A general architecture of the project can be seen in Figure 5.2. There, the sign in Spanish Sign Language for “teacher” is used as an example. Its transcription in SignWriting is decomposed and processed by an artificial vision algorithm, which finds the different symbols and classifies them. The labels and relative positions of the symbols are then transformed into their linguistic meaning, called here “parametrization”. In the example, the usual features of sign language analysis are used, but this representation is yet to be decided, and has to follow closely the information encoded in the SignWriting transcription. The parametrization is then turned into a textual description, which allows a non-signer to realize the sign, and a 3D animation which can be understood by a signer.
5.3.1 Corpus of SignWriting Transcriptions
While the goal of the project is to develop the tools mentioned before, which will help with the use of SignWriting in the digital world, there will be an additional language resource result. Data are of paramount importance when doing computational linguistics, and the artificial vision algorithms to be used rely on these data for their successful training and use.
Therefore, one of the products of the project will be a corpus of linguistic annotations. Entries in the corpus will be, as far as possible, input by informants who are native signers of Spanish Sign Language. For this purpose, a custom computer interface will be developed. This interface needs only be a simple front-end to the database, with roles for informants and for corpus managers, and with some tool to facilitate SignWriting input, either by a point-and-click interface or by a hand-drawing or scanner technology. Annotation, however, will not consist of grammatical information, but rather of the locations and meanings of the different symbols in the transcription.
Even if less interesting to our users, this result will probably be of use to other researchers, so it too will be publicly released. Similar to other such projects, the main object of annotation will be lexical entries, words of sign language and their realization, the main difference being that the data recorded will be in the form of SignWriting. The meaning of the annotated sign will be transcribed using an appropriate translation in Spanish.
Corpora that peruse SignWriting already exist (Forster et al. 2014), and there is also SignBank1, a collection of tools and resources related to SignWriting, including dictionaries for many sign languages around the world, and SignMaker, an interface for the creation of SignWriting images. While useful, the data available in the dictionaries are limited, especially for languages other than American Sign Language, and its interface is more oriented toward small-scale, manual research rather than large-scale, automated computation.
5.3.2 Transcription Recognizer
At first, the annotations in the corpus will have to be performed by humans, but they will immediately serve as training data for the YOLO algorithm explained in Section 5.2.2. As annotation advances, so will increase the performance of the automatic recognition, which will be used to help annotators in their process by providing them with the prediction from the algorithm as a draft. This will accelerate data collection, which will in turn increase training effectiveness until at some point the algorithm will be able to recognize most input on its own.
The use of YOLO for recognition of SignWriting has already been successfully prototyped by students of ours (Sánchez Jiménez, López Prieto, y Garrido Montoya 2019). The located and classified symbols found by the algorithm will then be transformed into the representation used in the corpus, which will include the linguistically relevant parameters (for example, it is relevant that the location is “at head level”, but not whether the transcription is drawn 7 pixels to the right).
================
* **PROBLEM A**
Please print the SignWriting passage starting at "5.3.2 Transcription Recognizer" and ending at "on its own.".
* **PROBLEM B**
In the SignWriting passage, what will the corpus annotation consist of instead of grammatical information?

* **DATA UNDER STUDY**
================
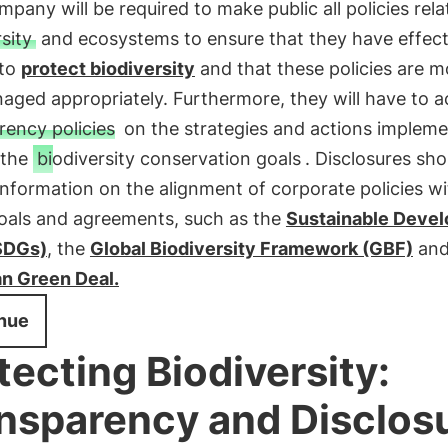
pany will be required to make public all policies rela
sity
and ecosystems to ensure that they have effect
 to
protect biodiversity
and that these policies are m
ged appropriately. Furthermore, they will have to a
rency policies
on the strategies and actions impleme
 the
biodiversity conservation goals
. Disclosures sho
information on the alignment of corporate policies wi
goals and agreements, such as the
Sustainable Deve
SDGs)
, the
Global Biodiversity Framework (GBF)
and
n Green Deal.
nue
tecting Biodiversity:
nsparency and Disclos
================
* **TASK RESULT A**
5.3.2 Transcription Recognizer
At first, the annotations in the corpus will have to be performed by humans, but they will immediately serve as training data for the YOLO algorithm explained in Section 5.2.2. As annotation advances, so will increase the performance of the automatic recognition, which will be used to help annotators in their process by providing them with the prediction from the algorithm as a draft. This will accelerate data collection, which will in turn increase training effectiveness until at some point the algorithm will be able to recognize most input on its own.

* **TASK RESULT B**
The locations and meanings of the different symbols in the transcription.